Was also pointed out that 2-3 new coats would be required each season to maintain the antifouling properties. With the KL990 a single coat each season was all that was required.

Any comments on this process? Are 4-5 coats really required and does it have to be reapplied every season?

Waters are in low 70''s in the summer with minimal pollution and our season is 4 months long.

Thanks

Mike
Nova Scotia, Canada


----------



## jparker11

Mike,

With 8 or 9 ablative bottoms and only one hard, Teflon bottom under our belt, consider the source!!

IMHO, the switch to VC Offshore would be a major commitment in time (If you are a DIY''er) and money. First, ALL the ablative needs to come off. Depending on the age of the boat and number of coats this can take some time. The residual amounts of the ablative varies with location on the hull.

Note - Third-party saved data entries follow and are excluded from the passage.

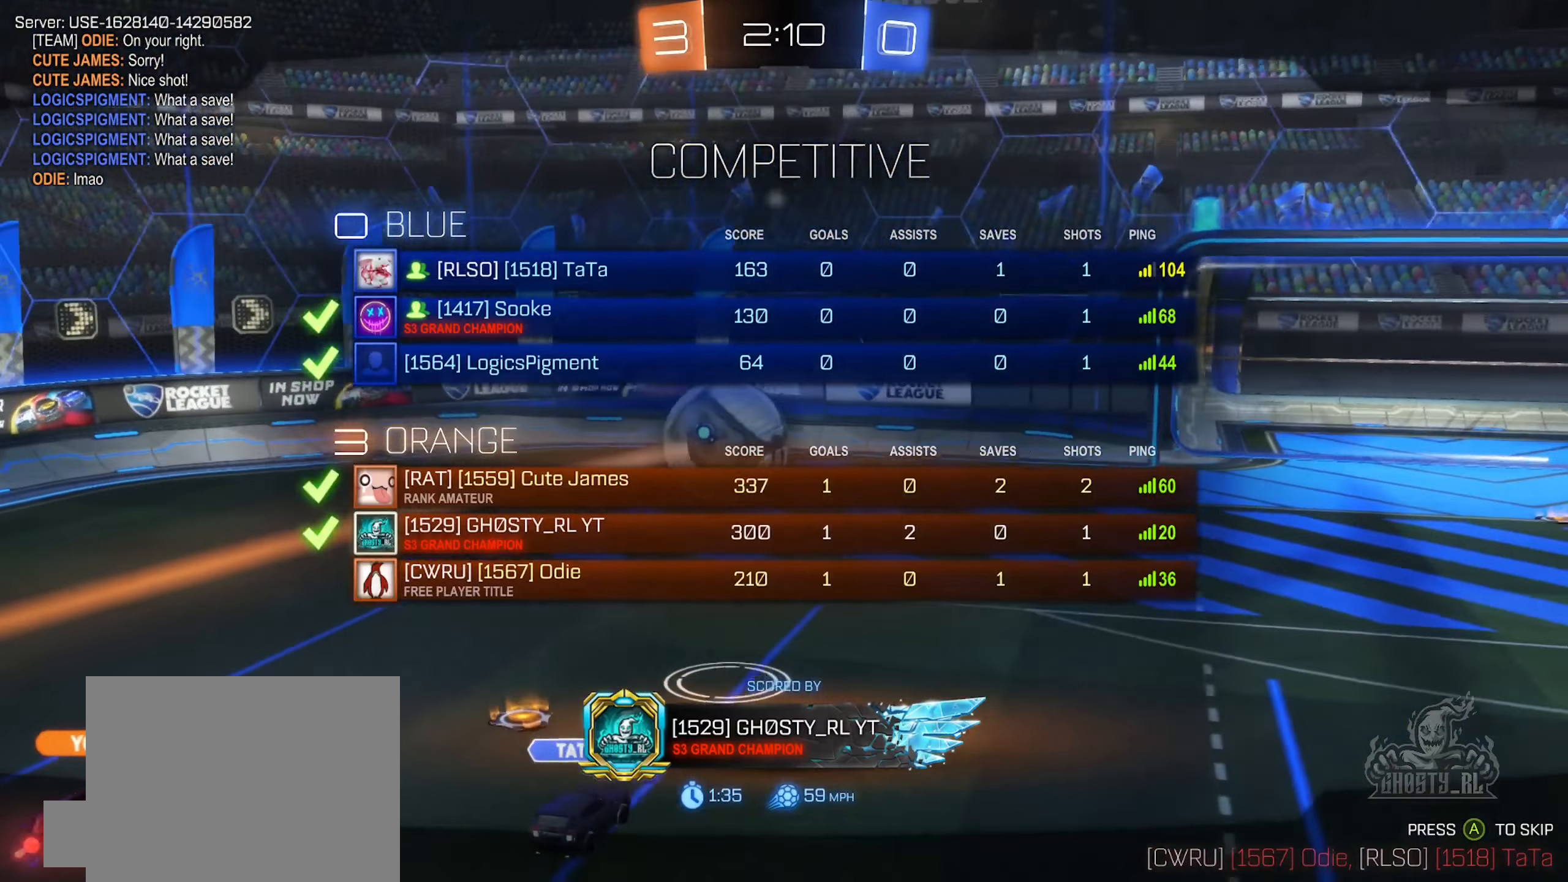
{"buttons": ["X"], "left_stick": "center", "right_stick": "center", "events": []}
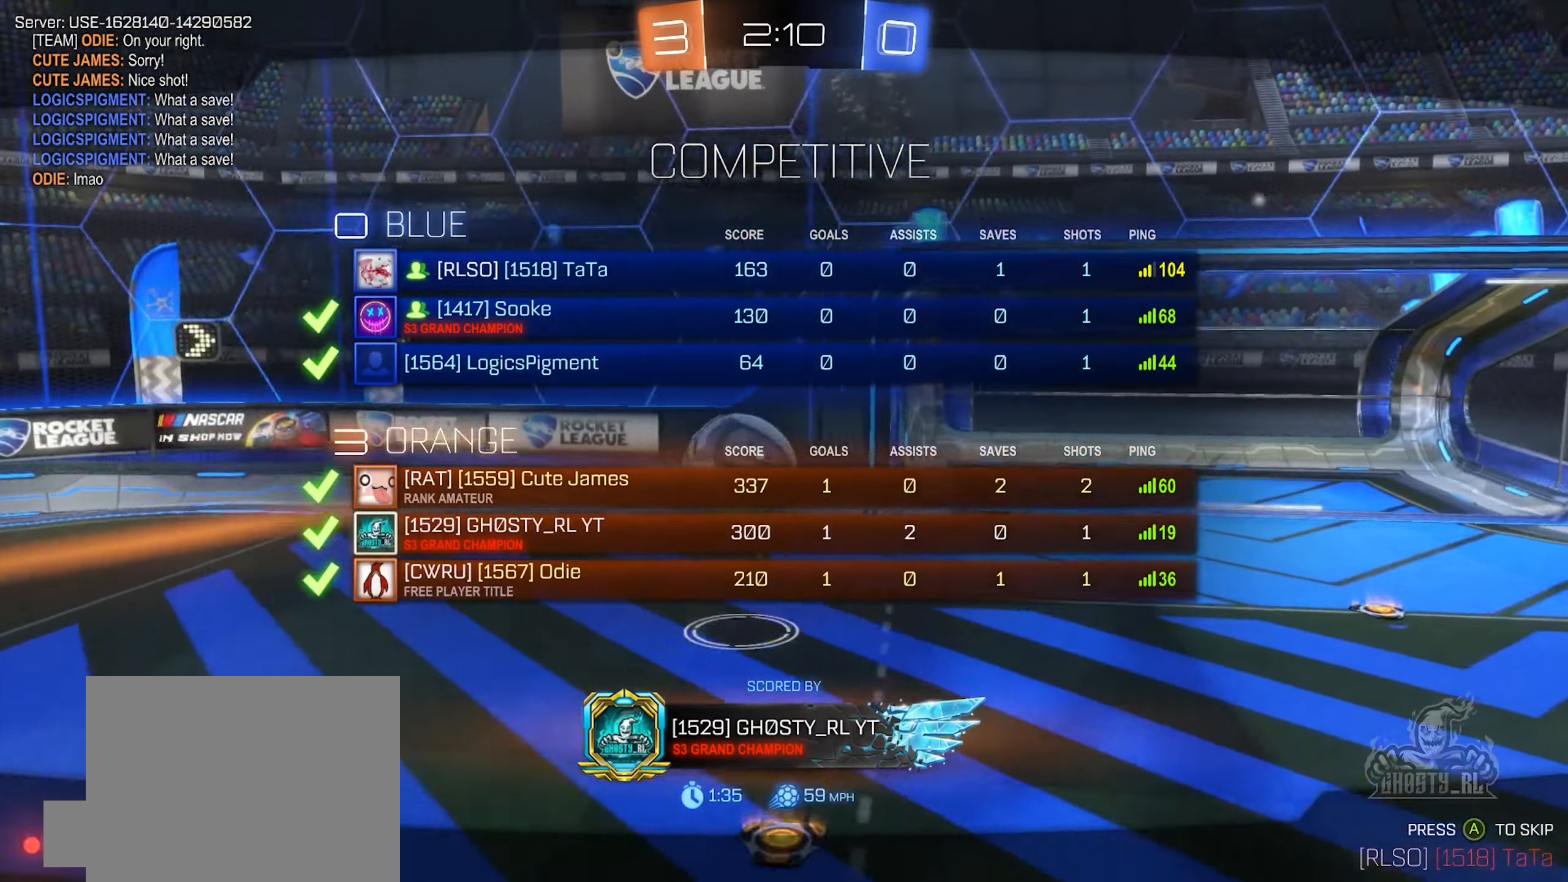
{"buttons": ["X"], "left_stick": "center", "right_stick": "center", "events": []}
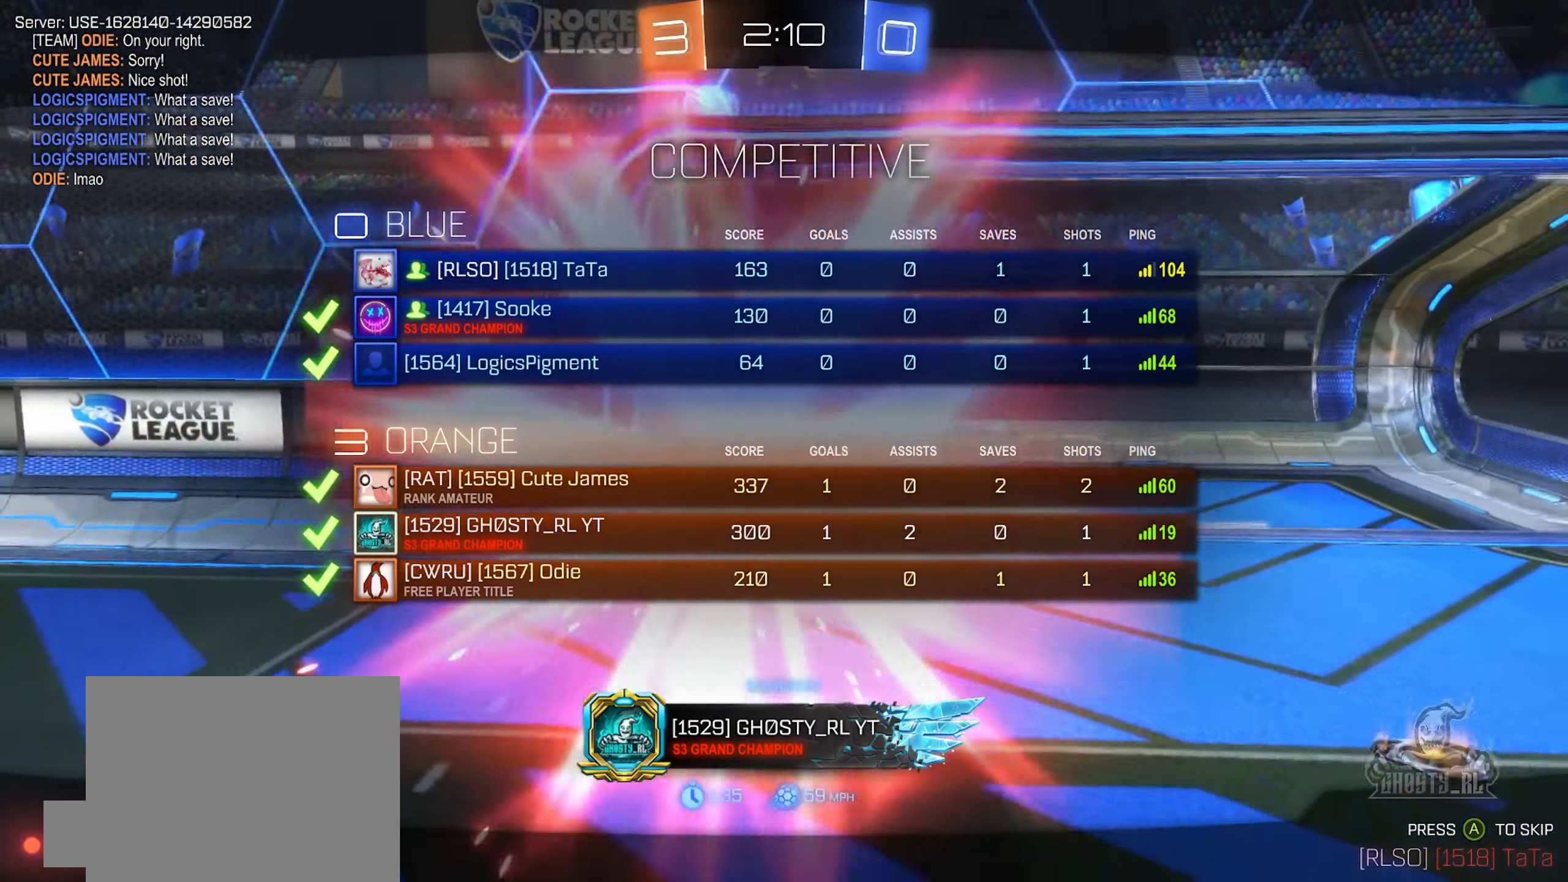
{"buttons": [], "left_stick": "center", "right_stick": "center", "events": [[450, "X", "up"]]}
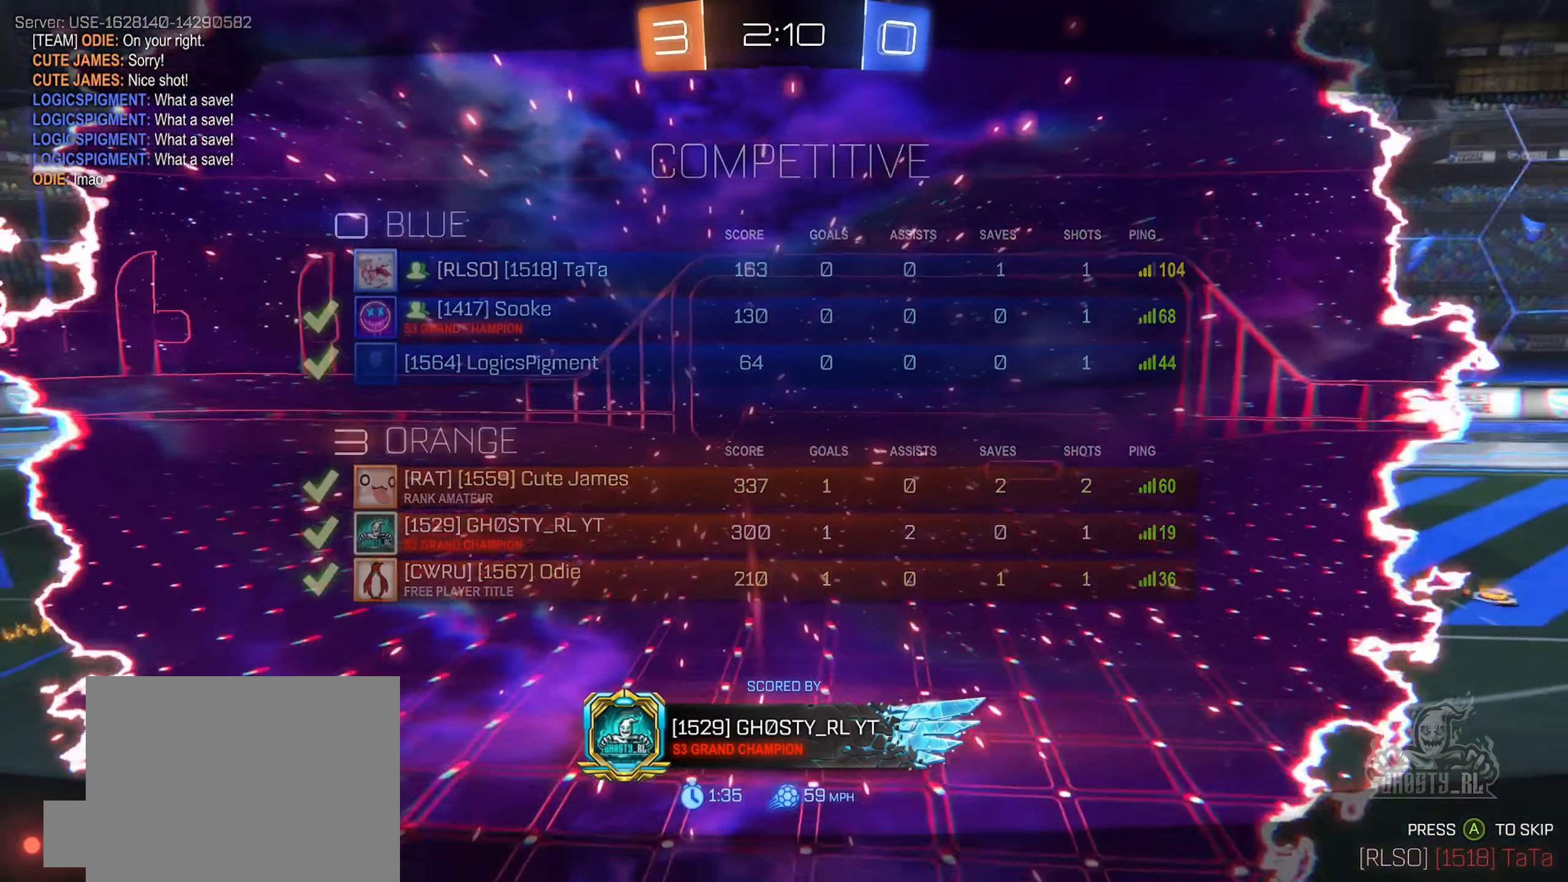
{"buttons": ["X"], "left_stick": "center", "right_stick": "center", "events": [[267, "X", "down"]]}
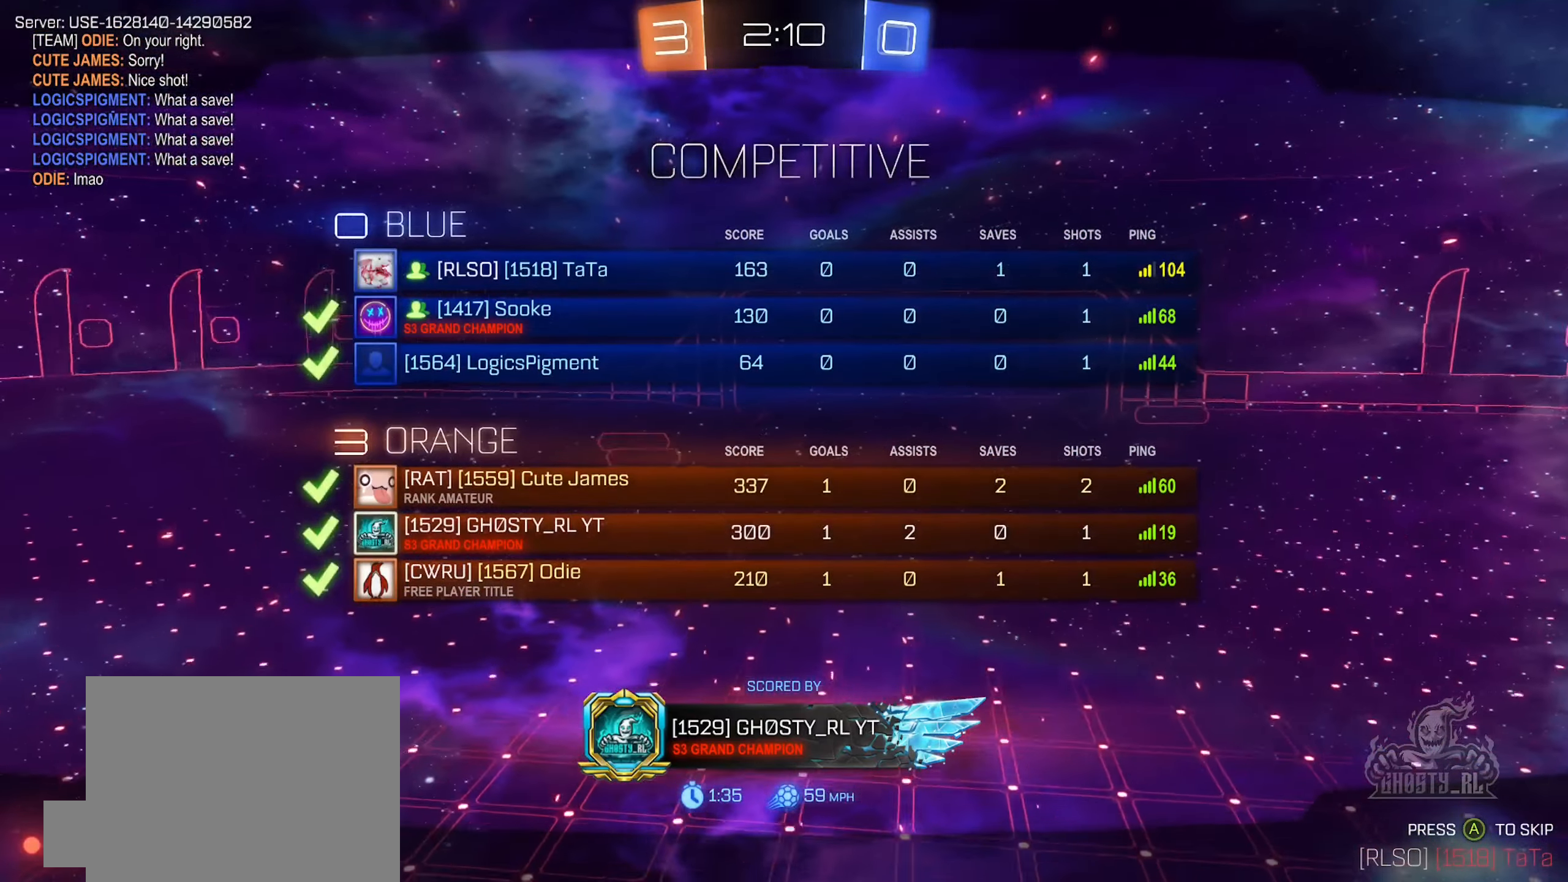
{"buttons": [], "left_stick": "center", "right_stick": "center", "events": [[384, "X", "up"]]}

Secondly, although you would not know it by the price, Interlux gives you far less solids and a lot more solvents in each gallon. You must apply more coats to allow the solvents to flash off and not get entrapped in the paint (excuse me, coating, justified by price, again). The actual application of additional coats is not that bad, save for raising and lowering of supports on the hard.

Then after spending all this time and money, you burnish half of it off!!!! A little exageration, but not much. VC Offshore is very hard and is easiest to wet sand. We started at 400 grit, 600 and finally to P1000. We used a pneumatic orbital.

If you stick with it, next year will take about half the labor for the refresh coats, again, a guess. In similar water temps, we get 2 to 3 years. But we don''t have barnacles, only algae.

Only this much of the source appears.